Don't forget you can still Donate to the Nick Hogan fighting fund.

Fingerprint Scanners



It would appear that not content with a DNA database the Police want to increase the size of their Fingerprint Database.

I am sure this will be routinely abused as the confused public with all the 3,000 new laws will think this thuggery is obligatory.

The device allows officers to check someone's fingerprints against the national database to prove their identity.

They will even be used to instantly check the identity of an unconscious or fatal victim of a crime or accident.

Seems innocuous doesn't it. But it goes on.

For all other cases, providing prints will remain a voluntary option but the police retain the power to arrest anyone who refuses and take them to a police station.

So I'm just walking along the street when Mr Plod stops me for some reason and asks to fingerprint me because I was suspiciously taking a photograph. If I refuse it's down to the Nick.

Fears have arisen that the technology could contribute to the so-called "surveillance state" and encourage random searches.

Mind you I'll be alright. As I stated in a past post, the only time I see Mr Plod is when he roars past in his Volvo estate with the Blues and two's on.

Time to dip my fingers in acid again.



Yes. Where has all the Carbon gone?

An interesting article over on the Air Vent site where they are a bit bemused that the figures for total carbon don't stack up.

Carbon is going missing.  We know to a reasonable approximation how much carbon is being emitted to the atmosphere by burning fossil fuel and land use changes.  But the concentration in the atmosphere isn’t going up as fast as expected.  Where is it going and what will be the long term effect?  I don’t have the answer, but I’ve learned some things by looking at the data that weren’t obvious in relation to what I’ve previously read about the carbon cycle. This is important, because any strategy for stabilization of atmospheric CO2 is completely dependent on our understanding of the carbon cycle.

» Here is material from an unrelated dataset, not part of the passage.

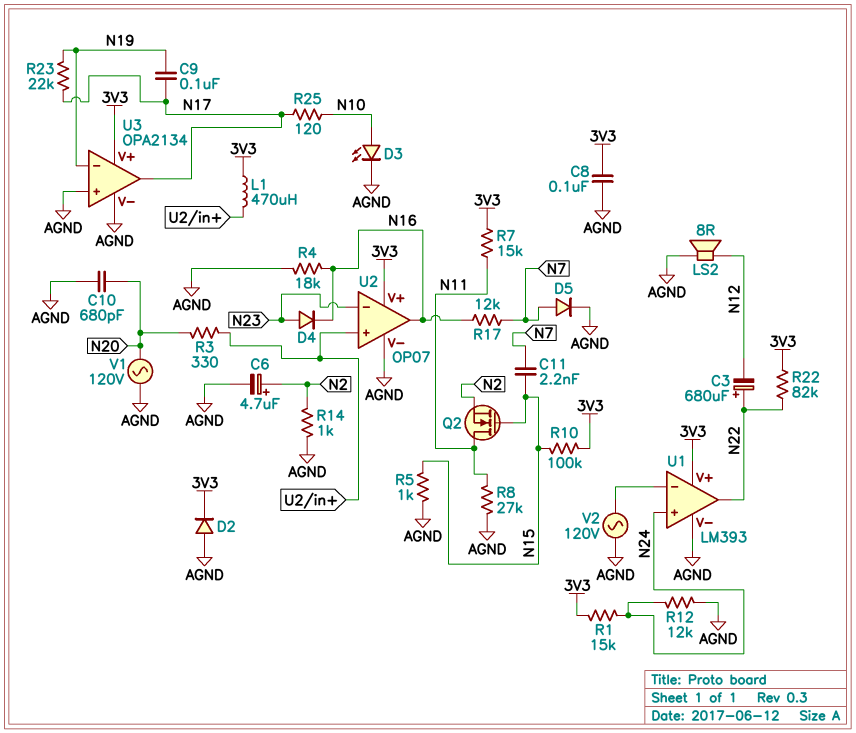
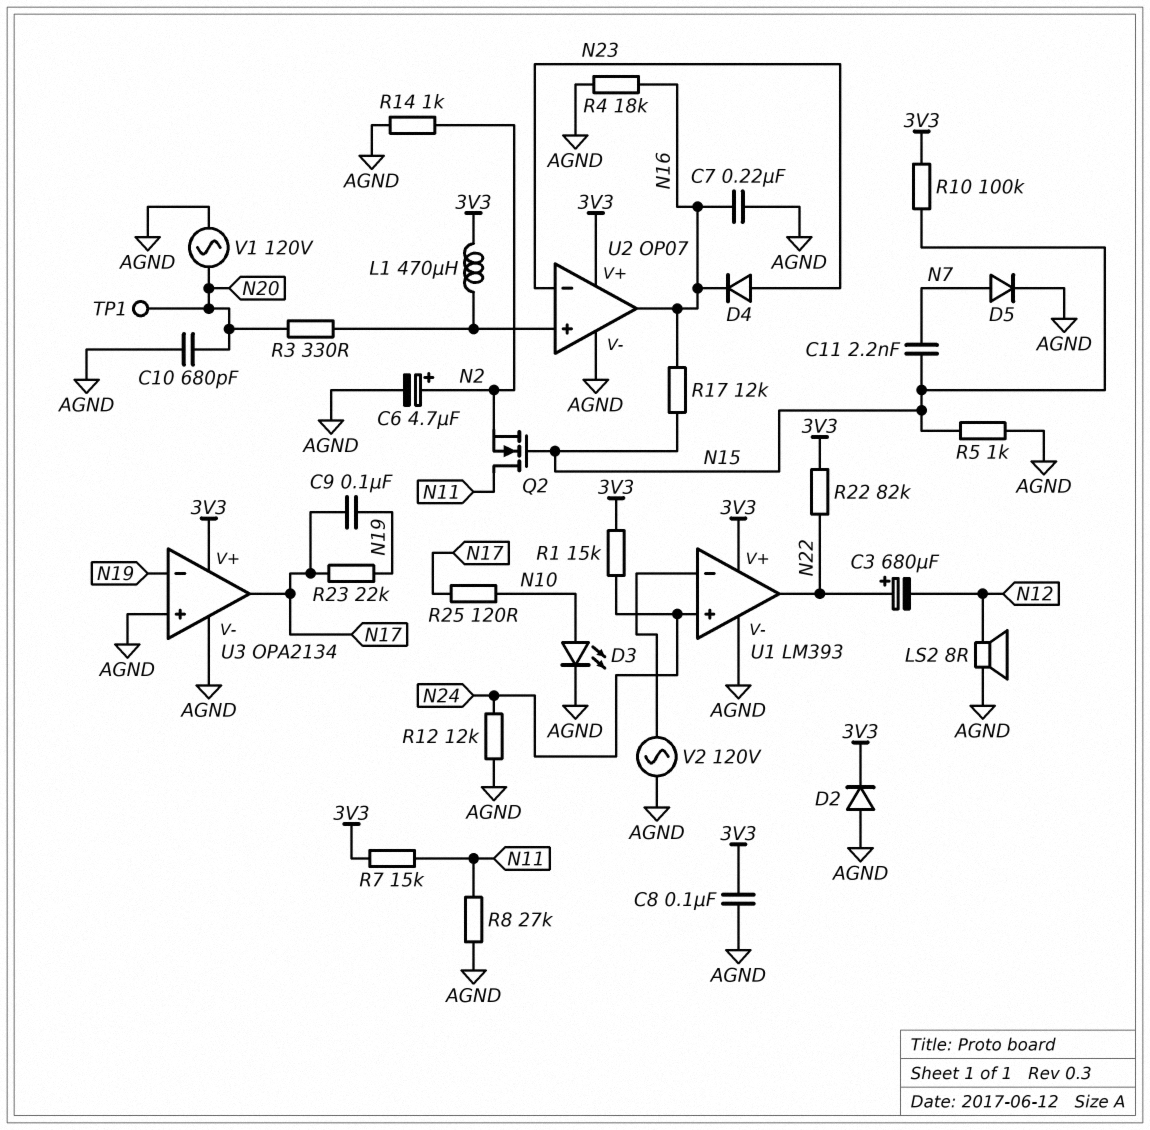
C7: none -> 220nF (AGND, N16)
R17: 12k (N7, N16) -> 12k (N15, N16)
TP1: none -> test point (N20)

Is Al Gore nicking it I wonder?




Maybe that the IPCC are using the wrong equations.

Anyway. Go and read it all over at the Air Vent.

Quote of the day

from the story of a tsunami hitting a cruise ship in the Mediterranean and speculation into it's cause.


In the comments comes this gem:

"I guess it was the EU commissioners dumping Euros"

Yes I know two people died. But shit happens at sea.

Dead Websites

Digital dust-devils skitter across the electronic ether.

Teasing winds play in and out of broken links, and weeds take root upon the surface of a disused hit counter.

Dust settles on applets never used, and one door hangs off the deserted saloon façade of 'index.html'.

It's a dead website, one of thousands that litter Geocities, Xoom and AOL - a site once lovingly crafted with the best of intentions in bold, contrasting primaries and garishly crashing greens, on some irrelevant subject long forgotten. It now lies dead, a deserted town that you just know some desperado's gang is hiding out there in some cheesy Western flick.

Dead websites are the tragedies that litter the web. It is always the fond wish of every newbie to have a website of his or her own. But the site can't be maintained, they don't have the experience to look after it, and it soon falls into a state of disrepair.

Remember, kids, a site is for life, not just for Christmas.